Sevgiyle yaşayabilir mi ki insan. Paylaştıkça mutlu olmanın verdiği huzuru başka bir yerde aramadan uygulayabilir mi gerçekten. Bugün yatağa girdiğinde kendine verdiğin sözler, hayatın için yapmak istediğin tüm planlar, insanlara karşı davranışını düzelteceğin tüm düşünceleri; sabah uyandığında devam ettirebilir mi gerçekten. Tanrının ona verdiği vicdan ve akılı; doğru yolda gösterebilir mi kendine.

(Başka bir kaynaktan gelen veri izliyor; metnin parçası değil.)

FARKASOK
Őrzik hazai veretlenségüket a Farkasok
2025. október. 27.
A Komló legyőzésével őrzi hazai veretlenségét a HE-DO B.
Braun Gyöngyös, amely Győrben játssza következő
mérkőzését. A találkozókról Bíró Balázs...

Zavallı bir yoksulu evine alıp ona iş verebilir mi karşılık beklemeden.. Paylaştıkça büyüyorsun, paylaştıkça güçleniyorsun ama bunu henüz bilmiyorsun.
Peki ya elindekilerden biraz daha fazlasını sana verdiğimde, bir dakika öncesinden daha mutsuz olacağını bildiğin halde yine de kabul edecek misin ? Bence evet, hem de büyük bir şehvetle kabul edecek ve bunu sindirdiğinde daha fazlası için tekrar geri geleceksin. Çünkü mutluluğun ne olduğunu unutmuş olacaksın, sahi gerçek mutluluk neydi ??